Improved sequence tag generation method for peptide identification in tandem mass spectrometry

Abstract

The sequence tag-based peptide identification methods are a promising alternative to the traditional database search approach. However, a more comprehensive analysis, optimization, and comparison with established methods are necessary before these methods can gain widespread use in the proteomics community. Using the InsPecT open source code base ( Tanner et al., Anal. Chem. 2005, 77, 4626- 39 ), we present an improved sequence tag generation method that directly incorporates multicharged fragment ion peaks present in many tandem mass spectra of higher charge states. We also investigate the performance of sequence tagging under different settings using control data sets generated on five different types of mass spectrometers, as well as using a complex phosphopeptide-enriched sample. We also demonstrate that additional modeling of InsPecT search scores using a semiparametric approach incorporating the accuracy of the precursor ion mass measurement provides additional improvement in the ability to discriminate between correct and incorrect peptide identifications. The overall superior performance of the sequence tag-based peptide identification method is demonstrated by comparison with a commonly used SEQUEST/PeptideProphet approach.

Figure 1

Overview of the method and different tag generations settings.

Figure 2

The frequency of observing one the two highest scoring correct tags or one of the 100 randomly selected incorrect tags extracted from 3+ spectra in phosphopeptide-enriched data set having 0, 1, or 2 mismatches of node type.

Figure 3

Optimal sensitivity as a trade-off between the total number of sequence tags that can be extracted from the spectrum graph and the coverage of the peptide sequence by generated correct tags. (a) Average number of sequence tags (correct or incorrect) that can be extracted from 2+ (dashes) or 3+ (solid curve) spectra in the phosphopeptide data set using different tag generation options. (b) Coverage of the peptide sequence by generated correct tags. (c) Sensitivity, i.e. the percentage of spectra for which one of the top 100 scoring tags is correct

Figure 4

Sensitivity of different tag extraction methods as a function of the number of top scoring tags considered for each spectrum (up to 100, the default value) in the protein mix LTQ-FT 4+ charge state spectra data set.

Figure 5

The number of correct identifications as a function of false discovery rate for spectra from the protein mix LTQ-FT data set. (a) 4+ spectra.
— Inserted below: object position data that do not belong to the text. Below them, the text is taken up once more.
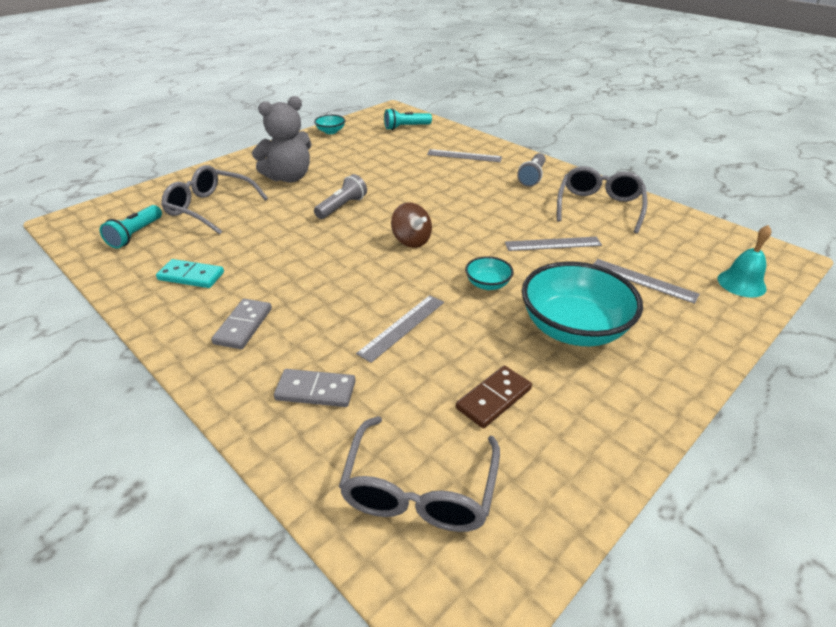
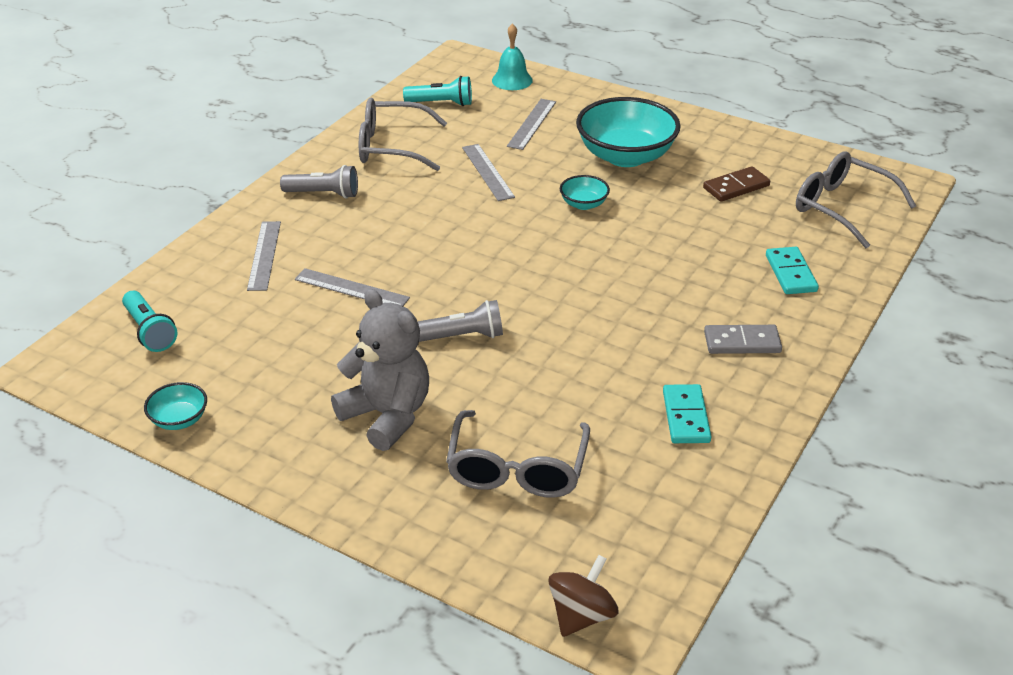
camera: 105 degrees left, 0 degrees up
(135, 235) = (625, 519): turquoise flashlight -> turquoise flashlight (441, 103)
(315, 391) = (791, 273): grey domino -> turquoise domino
(342, 207) = (463, 336): grey flashlight -> grey flashlight turned 150 degrees clockwise
(402, 327) = (680, 243): grey ruler -> grey ruler (351, 289)
(411, 241) = (523, 263): brown spinning top -> brown spinning top (581, 615)
(419, 490) = (841, 207): grey glasses -> grey glasses turned 135 degrees counterclockwise
(494, 399) = (736, 187): brown domino -> brown domino turned 60 degrees counterclockwise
Shown are the results of SEQUEST/PeptideProphet analysis (dashed green curve); sequence tagging using singly charge (SC) fragment ions only, [01] method, followed by p-value filtering (dotted purple curve); sequence tagging using multi-charged (MC) fragment ions, (03)(12)1.0 method, followed by p-value filtering (dash dot magenta curve); sequence tagging, (03)(12)1.0 method, followed by semi-parametric modeling with inclusion of the mass accuracy parameter dM (solid blue curve). (b) 3+ spectra, same as above (c) 2+ spectra. The tags were generated using [01] method only.

Figure 6

Histogram of InsPecT (a) FScore and (b) mass accuracy score dM plotted separately for correct (solid blue) and incorrect (solid green) peptide identifications for 3+ spectra in the protein mix LTQ-FT data set. Also shown are distributions fitted by the semi-parametric model (dashed curves).

Figure 7

The estimated number of correct identifications as a function of false discovery rate in the phosphopeptide data set (a) 3+ spectra, SEQUEST/PeptideProphet analysis (green dashed curve), sequence tagging using singly charge (SC) fragment ions only, [01] method, followed by p-value filtering (dotted purple curve); sequence tagging using multi-charged (MC) fragment ions, (03)(12)1.0 method, followed by p-value filtering (dash dot magenta curve); sequence tagging, (03)(12)1.0 method, followed by semi-parametric modeling with inclusion of the mass accuracy parameter dM (solid blue curve). (b) 2+ spectra. The tags were generated using [01] method only.